Chinese FM Wang Yi warns ASEAN about ‘law of the jungle’
Beijing’s top envoy launched a subtle swipe to the Quad partnership between the US, Japan, India and Australia.
Chinese Foreign Minister Wang Yi told Southeast Asians that China and ASEAN should insulate the region from “geopolitical calculations and the trap of the law of the jungle” on Monday.
Mr Wang was in Jakarta as part of a Southeast Asia tour that also included Myanmar, the Philippines and Malaysia, to bolster Beijing’s influence in the region.
Speaking to the diplomatic community at the ASEAN Secretariat in Jakarta, he said there were different trends in the Asia-Pacific region, one that advocated “open regionalism through multilateralism” and the other that promoted “the obsolete Cold War mentality and closed group politics that classifies countries in the region based on their values”.
“We should uphold true regional co-operation that unites countries within the region and remains open to countries outside, and reject the kind of fake regional co-operation that keeps a certain country out and targets a certain side,” he said in a subtle swipe to the Quad partnership between the US, Japan, India and Australia, widely considered as a move to contain China’s rise.

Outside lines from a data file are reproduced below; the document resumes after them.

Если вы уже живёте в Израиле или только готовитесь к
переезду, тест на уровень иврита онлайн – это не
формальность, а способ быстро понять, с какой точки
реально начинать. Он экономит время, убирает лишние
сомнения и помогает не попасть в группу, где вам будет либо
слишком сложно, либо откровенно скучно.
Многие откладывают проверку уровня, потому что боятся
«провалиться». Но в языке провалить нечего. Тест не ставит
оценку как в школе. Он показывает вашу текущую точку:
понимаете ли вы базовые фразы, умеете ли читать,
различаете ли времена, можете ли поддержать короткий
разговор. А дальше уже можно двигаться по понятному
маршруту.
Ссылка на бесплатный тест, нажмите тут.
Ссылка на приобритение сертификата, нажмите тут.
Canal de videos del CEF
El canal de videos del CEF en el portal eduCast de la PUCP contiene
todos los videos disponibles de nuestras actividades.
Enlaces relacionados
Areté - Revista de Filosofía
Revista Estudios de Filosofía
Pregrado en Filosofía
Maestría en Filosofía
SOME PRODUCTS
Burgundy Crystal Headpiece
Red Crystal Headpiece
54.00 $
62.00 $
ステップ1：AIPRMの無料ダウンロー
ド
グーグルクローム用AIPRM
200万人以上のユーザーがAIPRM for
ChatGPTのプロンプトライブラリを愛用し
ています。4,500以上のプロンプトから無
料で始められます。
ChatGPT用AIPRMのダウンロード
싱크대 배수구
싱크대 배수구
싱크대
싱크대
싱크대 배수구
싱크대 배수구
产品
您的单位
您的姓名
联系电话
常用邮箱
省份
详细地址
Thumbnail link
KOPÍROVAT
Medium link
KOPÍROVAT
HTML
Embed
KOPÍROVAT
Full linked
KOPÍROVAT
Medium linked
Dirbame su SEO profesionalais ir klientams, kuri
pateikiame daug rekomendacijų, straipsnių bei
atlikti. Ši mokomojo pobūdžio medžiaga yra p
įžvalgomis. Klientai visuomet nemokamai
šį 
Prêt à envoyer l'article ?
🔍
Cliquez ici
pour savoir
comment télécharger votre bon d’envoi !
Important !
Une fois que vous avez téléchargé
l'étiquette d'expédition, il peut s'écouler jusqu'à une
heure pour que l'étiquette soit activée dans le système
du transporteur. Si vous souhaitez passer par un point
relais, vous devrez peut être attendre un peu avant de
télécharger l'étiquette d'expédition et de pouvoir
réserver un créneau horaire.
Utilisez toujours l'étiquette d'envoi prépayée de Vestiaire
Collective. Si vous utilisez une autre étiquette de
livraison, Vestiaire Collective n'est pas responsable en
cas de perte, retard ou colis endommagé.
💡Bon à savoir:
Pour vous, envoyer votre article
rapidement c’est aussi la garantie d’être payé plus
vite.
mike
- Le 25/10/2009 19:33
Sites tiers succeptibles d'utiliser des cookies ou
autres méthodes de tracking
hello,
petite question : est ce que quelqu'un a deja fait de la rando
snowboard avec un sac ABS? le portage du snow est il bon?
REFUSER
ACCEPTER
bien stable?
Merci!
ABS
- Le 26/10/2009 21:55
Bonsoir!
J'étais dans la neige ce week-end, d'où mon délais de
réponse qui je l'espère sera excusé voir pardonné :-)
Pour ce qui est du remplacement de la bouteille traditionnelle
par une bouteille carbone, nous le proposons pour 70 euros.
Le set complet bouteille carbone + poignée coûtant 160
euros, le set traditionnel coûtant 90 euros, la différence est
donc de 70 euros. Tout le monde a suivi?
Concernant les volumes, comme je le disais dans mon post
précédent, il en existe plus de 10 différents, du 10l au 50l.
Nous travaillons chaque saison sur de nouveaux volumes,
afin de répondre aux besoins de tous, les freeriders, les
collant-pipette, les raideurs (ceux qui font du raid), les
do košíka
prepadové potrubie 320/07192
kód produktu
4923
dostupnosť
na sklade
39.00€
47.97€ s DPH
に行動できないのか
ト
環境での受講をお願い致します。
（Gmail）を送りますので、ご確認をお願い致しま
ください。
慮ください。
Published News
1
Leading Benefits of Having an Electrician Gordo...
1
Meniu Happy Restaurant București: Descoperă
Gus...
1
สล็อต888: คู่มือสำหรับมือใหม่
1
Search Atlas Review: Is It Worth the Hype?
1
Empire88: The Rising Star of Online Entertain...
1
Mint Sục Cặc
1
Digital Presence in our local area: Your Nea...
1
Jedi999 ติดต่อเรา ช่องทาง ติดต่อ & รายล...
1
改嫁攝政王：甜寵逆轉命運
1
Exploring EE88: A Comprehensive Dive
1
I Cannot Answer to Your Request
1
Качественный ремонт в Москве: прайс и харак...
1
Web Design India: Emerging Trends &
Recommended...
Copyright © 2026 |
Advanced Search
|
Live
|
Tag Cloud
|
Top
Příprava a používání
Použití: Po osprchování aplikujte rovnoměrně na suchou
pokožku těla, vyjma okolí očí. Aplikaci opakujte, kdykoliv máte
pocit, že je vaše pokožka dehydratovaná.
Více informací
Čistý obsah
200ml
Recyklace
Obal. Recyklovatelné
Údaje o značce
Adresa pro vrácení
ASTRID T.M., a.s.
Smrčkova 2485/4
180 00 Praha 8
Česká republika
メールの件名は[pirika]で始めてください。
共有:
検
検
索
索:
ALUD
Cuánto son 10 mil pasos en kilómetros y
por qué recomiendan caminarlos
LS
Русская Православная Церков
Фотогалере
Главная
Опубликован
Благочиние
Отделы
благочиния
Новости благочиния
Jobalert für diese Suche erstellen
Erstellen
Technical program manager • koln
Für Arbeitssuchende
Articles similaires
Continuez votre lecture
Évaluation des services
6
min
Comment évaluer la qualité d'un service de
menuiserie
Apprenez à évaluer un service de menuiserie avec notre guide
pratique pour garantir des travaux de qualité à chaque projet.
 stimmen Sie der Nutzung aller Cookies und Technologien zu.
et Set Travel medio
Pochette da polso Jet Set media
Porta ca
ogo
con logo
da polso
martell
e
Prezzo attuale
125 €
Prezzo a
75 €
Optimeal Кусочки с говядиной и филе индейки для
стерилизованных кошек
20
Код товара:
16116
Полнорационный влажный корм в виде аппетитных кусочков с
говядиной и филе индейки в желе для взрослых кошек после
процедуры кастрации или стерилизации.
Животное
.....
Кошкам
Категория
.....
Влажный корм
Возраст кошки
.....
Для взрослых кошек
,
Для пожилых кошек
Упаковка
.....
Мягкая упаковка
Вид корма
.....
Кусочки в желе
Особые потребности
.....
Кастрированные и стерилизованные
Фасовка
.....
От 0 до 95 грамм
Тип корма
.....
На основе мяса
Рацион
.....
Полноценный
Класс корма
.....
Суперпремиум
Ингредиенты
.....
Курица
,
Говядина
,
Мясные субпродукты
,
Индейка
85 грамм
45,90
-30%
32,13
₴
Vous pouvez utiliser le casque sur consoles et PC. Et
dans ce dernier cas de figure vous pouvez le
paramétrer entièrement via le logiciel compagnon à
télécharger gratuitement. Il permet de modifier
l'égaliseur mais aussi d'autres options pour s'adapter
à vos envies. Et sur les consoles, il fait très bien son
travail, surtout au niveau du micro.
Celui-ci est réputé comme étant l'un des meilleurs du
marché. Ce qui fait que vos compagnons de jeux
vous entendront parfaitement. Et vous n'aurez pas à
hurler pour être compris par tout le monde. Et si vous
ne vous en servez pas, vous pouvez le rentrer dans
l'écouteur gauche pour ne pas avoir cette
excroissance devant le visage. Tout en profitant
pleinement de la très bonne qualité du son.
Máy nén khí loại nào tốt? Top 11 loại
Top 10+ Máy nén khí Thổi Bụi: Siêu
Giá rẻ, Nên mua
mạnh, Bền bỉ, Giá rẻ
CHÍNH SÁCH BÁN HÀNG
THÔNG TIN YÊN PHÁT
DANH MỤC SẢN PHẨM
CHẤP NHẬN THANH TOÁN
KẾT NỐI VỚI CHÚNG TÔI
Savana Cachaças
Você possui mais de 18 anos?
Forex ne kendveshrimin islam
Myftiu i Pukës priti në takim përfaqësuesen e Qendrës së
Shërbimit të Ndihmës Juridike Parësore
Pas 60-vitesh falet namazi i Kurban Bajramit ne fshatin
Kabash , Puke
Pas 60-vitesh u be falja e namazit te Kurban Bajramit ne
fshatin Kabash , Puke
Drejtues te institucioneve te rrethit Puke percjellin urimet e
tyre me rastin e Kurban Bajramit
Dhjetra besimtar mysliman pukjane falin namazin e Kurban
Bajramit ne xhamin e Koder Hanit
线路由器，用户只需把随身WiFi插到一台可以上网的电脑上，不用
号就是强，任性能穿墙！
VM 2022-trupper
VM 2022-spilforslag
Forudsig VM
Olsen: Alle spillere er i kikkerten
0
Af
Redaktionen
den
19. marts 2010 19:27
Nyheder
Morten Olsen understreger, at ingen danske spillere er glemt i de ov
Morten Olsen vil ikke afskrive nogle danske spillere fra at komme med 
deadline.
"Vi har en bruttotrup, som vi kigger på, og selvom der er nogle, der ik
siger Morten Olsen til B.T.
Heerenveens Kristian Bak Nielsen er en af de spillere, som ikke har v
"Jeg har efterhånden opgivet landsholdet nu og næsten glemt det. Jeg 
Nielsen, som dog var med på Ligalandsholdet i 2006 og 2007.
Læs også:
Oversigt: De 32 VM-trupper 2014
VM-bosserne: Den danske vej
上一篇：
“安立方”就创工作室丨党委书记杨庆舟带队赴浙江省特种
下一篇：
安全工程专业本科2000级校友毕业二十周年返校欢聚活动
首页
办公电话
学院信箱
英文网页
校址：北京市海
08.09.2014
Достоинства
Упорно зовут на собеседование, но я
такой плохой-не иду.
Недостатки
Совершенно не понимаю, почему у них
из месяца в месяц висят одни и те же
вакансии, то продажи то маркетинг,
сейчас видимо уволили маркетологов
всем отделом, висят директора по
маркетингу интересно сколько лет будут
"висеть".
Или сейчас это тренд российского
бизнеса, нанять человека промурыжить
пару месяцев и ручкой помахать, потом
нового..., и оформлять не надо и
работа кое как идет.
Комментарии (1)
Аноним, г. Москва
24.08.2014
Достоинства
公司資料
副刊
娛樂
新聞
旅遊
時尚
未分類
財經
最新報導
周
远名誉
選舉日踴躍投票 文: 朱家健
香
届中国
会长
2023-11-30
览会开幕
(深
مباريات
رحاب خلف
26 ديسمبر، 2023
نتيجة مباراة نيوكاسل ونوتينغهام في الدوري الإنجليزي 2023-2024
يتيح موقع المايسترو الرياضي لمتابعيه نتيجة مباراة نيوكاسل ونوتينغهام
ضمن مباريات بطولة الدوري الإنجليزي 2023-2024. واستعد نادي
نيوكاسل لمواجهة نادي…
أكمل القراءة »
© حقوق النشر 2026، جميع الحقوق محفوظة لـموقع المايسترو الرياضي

His comments came after Mr Wang met Australian Foreign Minister Penny Wong on the sidelines of the G20 summit in Bali on Friday – the first meeting between the two nations’ foreign ministers in almost three years.
Mr Wang issued Senator Wong a four-point list of actions Australia must take to get the relationship “back on track” and said the Coalition was to blame for Beijing and Canberra’s spectacular bilateral breakdown.
Mr Wang insisted that the Asia-Pacific region was big enough for all regional countries to pursue their development and promote common development, touting close co-operation between China and ASEAN, including on trade and infrastructure.
China and ASEAN are each others’ biggest trading partners and most member states participate in Beijing’s Belt and Road Initiative. Despite their close economic ties, China and ASEAN have struggled over two decades to agree on a set of guidelines to govern safe conduct in the South China Sea, where China, Taiwan, Malaysia, Brunei, Vietnam and the Philippines have overlapping claims. China made the biggest claim based on “historic rights” that was invalidated by a 2016 international arbitration ruling, which Beijing rejected and instead shored up its military presence in the reefs in the world’s busiest maritime trade routes.
Concerns about China’s behaviour in the South China Sea were among the issues raised by US Secretary of State Antony Blinken when he met with Mr Wang in a five-hour meeting in Bali over the weekend.
The top diplomats of the two superpowers also discussed how they could manage their increasingly tense rivalry, as the US reiterated concerns over Beijing’s “increasingly provocative rhetoric and activity” toward Taiwan, as well as issues in Hong Kong, Tibet and Xinjiang. “None of these are easy topics. But the US always seeks to be a consistent voice on human rights and fundamental freedoms, not to stand against China or any other country, but to help advance peace, security, and human dignity,” Mr Blinken said, adding Washington wanted to keep open its channels of communication with Beijing.